Restrictions Concerning Ownership. To enable the Company to comply with the provisions of the Federal Communications Act prohibiting alien control of broadcasting licenses, the terms of the Charter and the By-Laws: (a) provide that not more than one-fifth of the shares of voting stock of any class outstanding shall at any time be owned of record, or voted, by or for the account of aliens (as defined in the By-Laws); and (b) provide that the Company shall not be owned or controlled directly or indirectly by any other corporation of which any officer or more than one-fourth of the directors are aliens, or of which more than one-fourth of the stock is owned of record, or voted, by aliens. If the stock records of the Company shall at any time disclose one-fifth alien ownership, (1) no transfers of shares represented by domestic share certificates shall be made to aliens and (2) if it shall thereafter be found that any such shares are in fact held by, or for the account of, an alien, such shares shall not be entitled to vote, to receive dividends, or to have any other rights, except that the holder thereof shall have the right to transfer such shares to a United States citizen. Pursuant to the By-laws, shares of its Class B Common Stock issued or transferred to an alien are represented by “foreign share certificates” and all other shares are represented by “domestic share certificates”.
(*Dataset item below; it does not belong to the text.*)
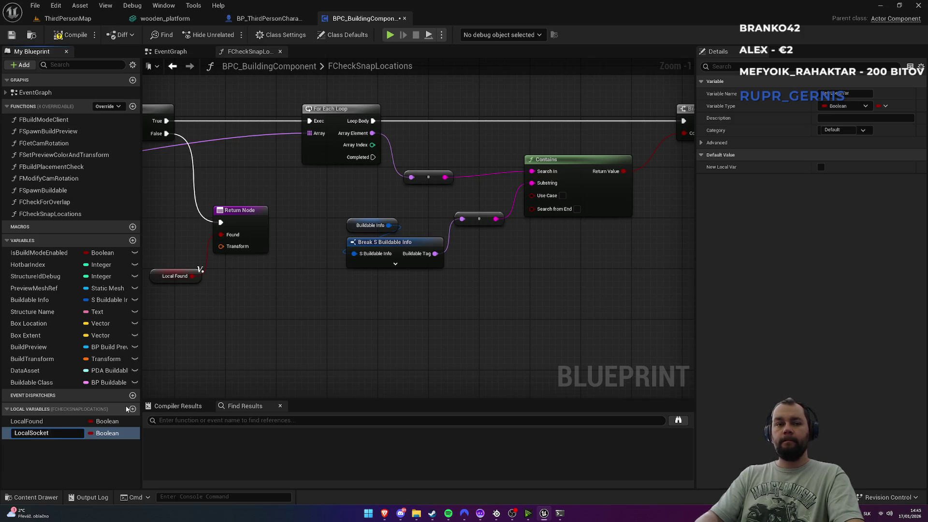
type("Names")
key("Return")
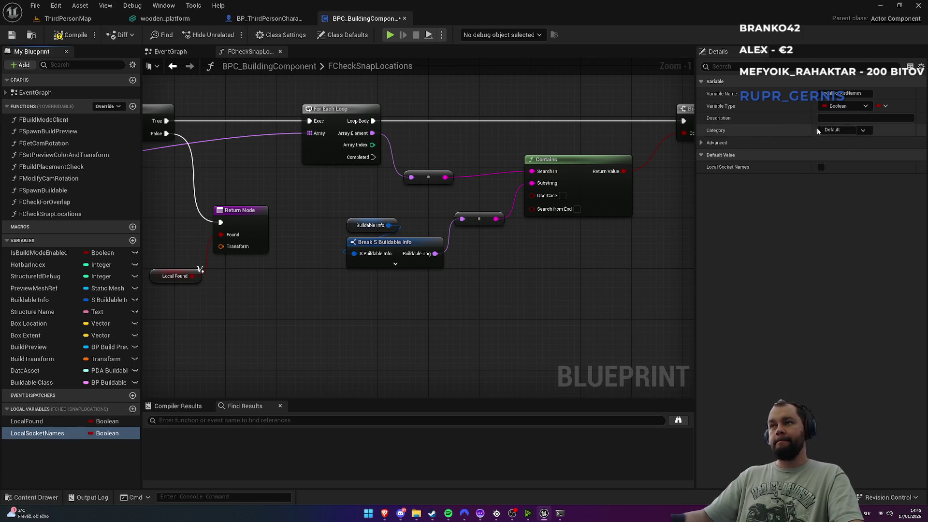
left_click(847, 107)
In addition, regulations of the Federal Communications Commission (the “FCC”) governing multiple ownership apply with regard to persons who directly or indirectly hold the right to vote 5% or more of a licensee’s stock (or 20% or more in the case of insurance companies, investment companies and bank trust departments which do not exercise control over the management or policies of a licensee; for this purpose, holdings by such investors under common management are aggregated). The FCC’s “multiple ownership” rules restrict the number of broadcast stations (a) in a given market (for radio or television), and (b) nationally (for television), in which a single person or corporation may have either such a voting interest or an interest as an officer or director. The multiple ownership rules also restrict the common ownership in a given market of a broadcast station, on the one hand, and a cable television system or newspaper on the other hand. Individuals and institutional investors who have such interest, direct or indirect, in another broadcast station, daily newspaper or cable television system should not acquire an interest in the Company’s Class B Common Stock that would create a multiple ownership prohibited by the FCC’s rules.
Other Provisions. In the event of liquidation, dissolution or winding-up of the affairs of the Company, the holders of any preferred stock then outstanding will be entitled to be paid their liquidation preferences and accumulated dividends in full before any distribution may be made to the holders of Class A Common Stock and of Class B Common Stock, who are then entitled to share pro rata in any





such distribution. The outstanding shares of the Class B Common Stock are fully paid and non-assessable. There are no preemptive rights to subscribe for or to purchase any additional stock or other securities issued by the Company. The holder or holders of a majority of the outstanding shares of Class A Common Stock must consent to any issue of additional Class A Common Stock.